White silence certainly is violence, as many signs point out — and, speaking isn’t only on the internet, and speaking only when everyone else is speaking, though also important, isn’t the real work. I guess that’s what I’ve been thinking of as I watch everything play out, as James and I have gone to protests, as I’ve emailed my brother a million and one links and articles to try to encourage him to use his actual platform for something bigger. My work, as it often does, feels to me like it happens behind the scenes, inconspicuously. But I don’t want that to be a cop-out, either (interesting turn of phrase, there, “cop-out”); as always, I don’t want to find that I’ve made excuses for being complacent, or for not doing enough.
So that’s what’s been stewing in my world. I haven’t felt that writing here makes more of a difference than what I’ve been doing not on the internet; I haven’t felt called to write even though I’ve been really admiring others who have. I hope that instead I’m living my life in the way that I’d want to read about — and that means long-term, lived, and ongoing commitment to the values I’ve always had and always continue to evolve of equity, anti-racism, and shared humanity (let’s add anticapitalism in there too;)
This blog has never really been the space where that explicitly plays out for me, but it also feels weird not to say anything.
(another picture by James, from one of the ongoing protest marches in Portland)
I’m not sure I’ve tied back to consuming vs producing the way I imagined I would when I started writing, but I guess I feel, as when I wrote that initial draft so long ago, like I’ve been doing a lot of consuming lately — of news, of others’ opinions, on and on.
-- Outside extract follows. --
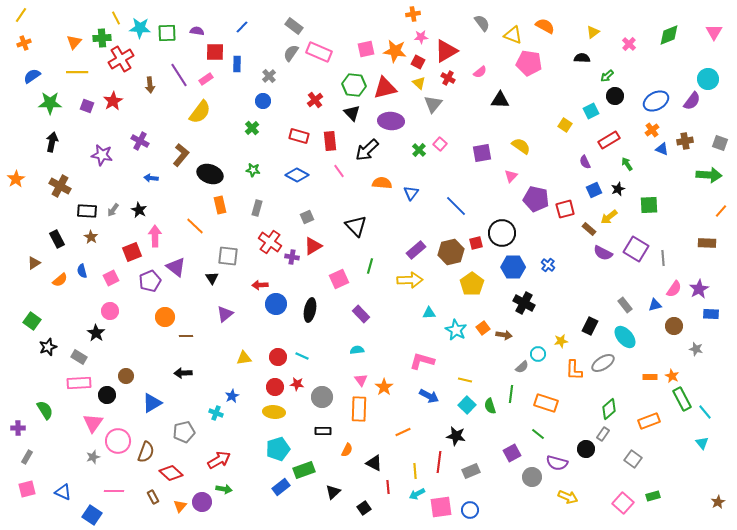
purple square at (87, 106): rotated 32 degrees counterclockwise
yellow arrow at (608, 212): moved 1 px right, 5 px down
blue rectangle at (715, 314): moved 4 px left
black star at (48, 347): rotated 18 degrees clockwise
But unlike before, I do feel like I’ve been digesting all that and producing as well, but mostly away from the internet. And that has felt right to me, but I also don’t want to look back and wonder why I didn’t say or do more. And I’m not sure what the balance is.
So, let that be the inconclusive post for the day. And the wrap-up for a two-year-old draft, too;)
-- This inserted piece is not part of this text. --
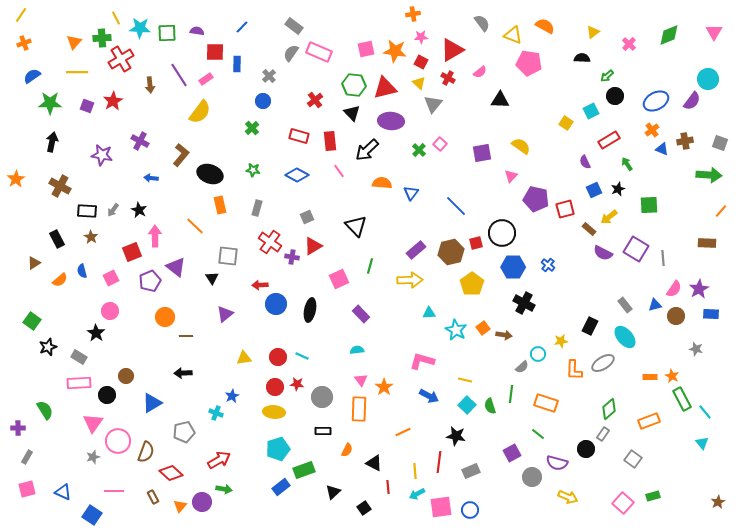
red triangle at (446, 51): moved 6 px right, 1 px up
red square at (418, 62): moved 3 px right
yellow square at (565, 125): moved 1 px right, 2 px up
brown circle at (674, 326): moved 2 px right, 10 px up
A few thoughts to leave on. If you are a white person reading this and want some more immediately helpful thoughts, there are many, many resources on the internet to help you make sense of white privilege and how to act more productively than just feeling bad for having privilege (or, worse, denying that you do have privilege, or, maybe even worse than that, thinking that just because you realize you have privilege, you’re magically acting anti-racistly). Here are a few that come to mind:
- If “anti-racism” rather than just “not being racist” seems like a weird term to you, this article by Jen Bokoff does a really nice job of breaking it down and providing easily-understandable resources.
- White Nonsense Roundup has the hugest (though sometimes awkward to search) list of resources I’ve maybe ever seen.
- Anti-Racism Daily is a great spot to get a daily infusion of information about specific topics, including action items you can practice right now.
- I’ve also really been digging Melanin Base Camp, which I highly recommend respectfully checking out as a counterpoint to the typical and implicit narrative of outdoors-as-a-space-for-white-people-only. It’s a great jumping-off point, too, to all sorts of organizations you’ve maybe not heard of doing awesome work in the outdoors.
- And lots of other stuff too, but I’ll leave it to you to do some research on whatever grabs you. Remembering, of course, that if you can not think about race, that is a privilege, and I think we owe it to each other to take that privilege and use it to dismantle the systems that gave it to us at the expense of others.